# openRC:net dependency and unavaible nics:Service don't start

## AnarKEY

Hi there,

I have an issue with init scripts and net dependendy.

I've got two ethernet devices (wired enp12s0 and wireless wlp6s0) and therefore two symlinks in /etc/init.d/) with symlinks net.enp12s0 -> net.lo and the same with net.enp12s0)

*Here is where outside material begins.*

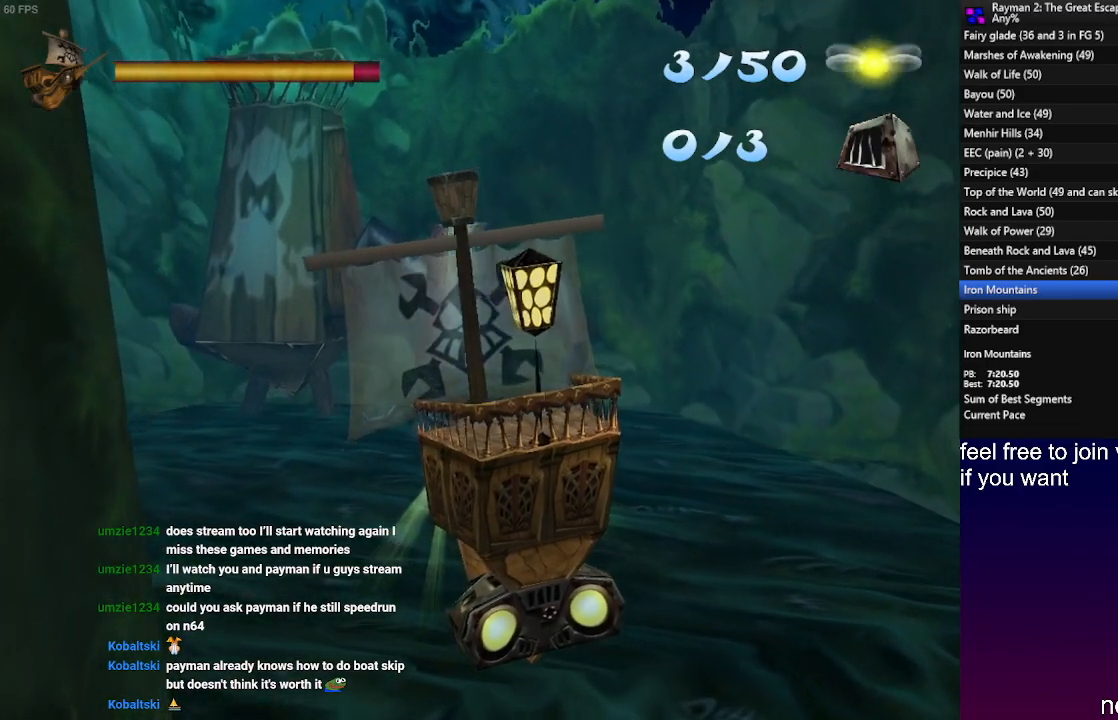
{"buttons": ["SQUARE"], "left_stick": "left", "right_stick": "center", "events": []}
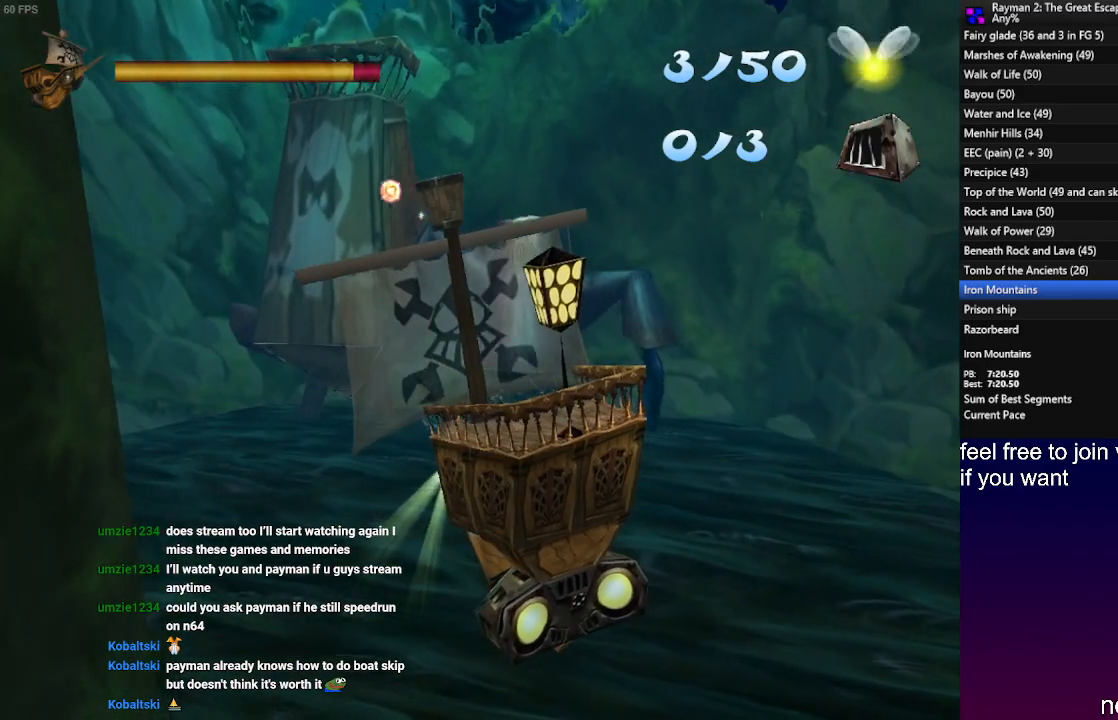
{"buttons": ["SQUARE"], "left_stick": "left", "right_stick": "center", "events": []}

Additionally I run some services which depends on net like shorewall & tor, see /etc/init.d/tor for example:

```
depend() {

  need net 

}

```

Now I get the problem that when I boot my machine without the network cable plugged in, net.enp12s0 couldn't be started and therefore tor isn't started as well. Also when I start tor manually (/etc/init.d/tor start) without the cable plugged in, starting tor fails:

```
localhost markus # /etc/init.d/tor start

 * Bringing up interface enp12s0

 *   config_enp12s0 not specified; defaulting to DHCP

 *   dhcp ...

 *     Running dhcpcd ...

dhcpcd[8009]: version 6.6.7 starting

dhcpcd[8009]: enp12s0: waiting for carrier

dhcpcd[8009]: timed out

dhcpcd[8009]: exited                                                                                                                                                                                                        [ !! ]

 * ERROR: net.enp12s0 failed to start

 * ERROR: cannot start tor as net.enp12s0 would not start

```

Have I configured sth. wrong? When I've no ethernet available, I use to remove the symlink net.enp12s0 temporary to get the services started, but I would really appreciaty an automatic solution.

Many thanks for any assistance.

MarkusLast edited by AnarKEY on Fri Feb 13, 2015 1:53 pm; edited 2 times in total

----------

## khayyam

AnarKEY ... that looks like you pressed 'submit' before your question, or sentence, was complete ... anyhow, your looking to change what service is providing 'net', or the net.*(s) which should be activated in order to satisfy that dependency? ... or some other question?

edit: ok, I see you've since completed it.

best ... khayLast edited by khayyam on Fri Feb 13, 2015 1:52 pm; edited 1 time in total

----------

## AnarKEY

 *khayyam wrote:*   

> AnarKEY ... that looks like you pressed 'submit' before your question, or sentence, was complete ... anyhow, your looking to change what service is providing 'net', or the net.*(s) which should be activated in order to satisfy that dependency? ... or some other question?
> 
> best ... khay

 

Thanks for your answer and sorry, wanted to press preview instead of submit. Here's my whole question now.

----------

## khayyam

 *AnarKEY wrote:*   

>  *khayyam wrote:*   AnarKEY ... that looks like you pressed 'submit' before your question, or sentence, was complete ... anyhow, your looking to change what service is providing 'net', or the net.*(s) which should be activated in order to satisfy that dependency? ... or some other question? 
> 
> Thanks for your answer and sorry, wanted to press preview instead of submit. Here's my whole question now.

 

AnarKEY ... ok, no problem. Well, your probably looking for something like sys-apps/ifplugd ... and so have the interfaces started based on being plugged.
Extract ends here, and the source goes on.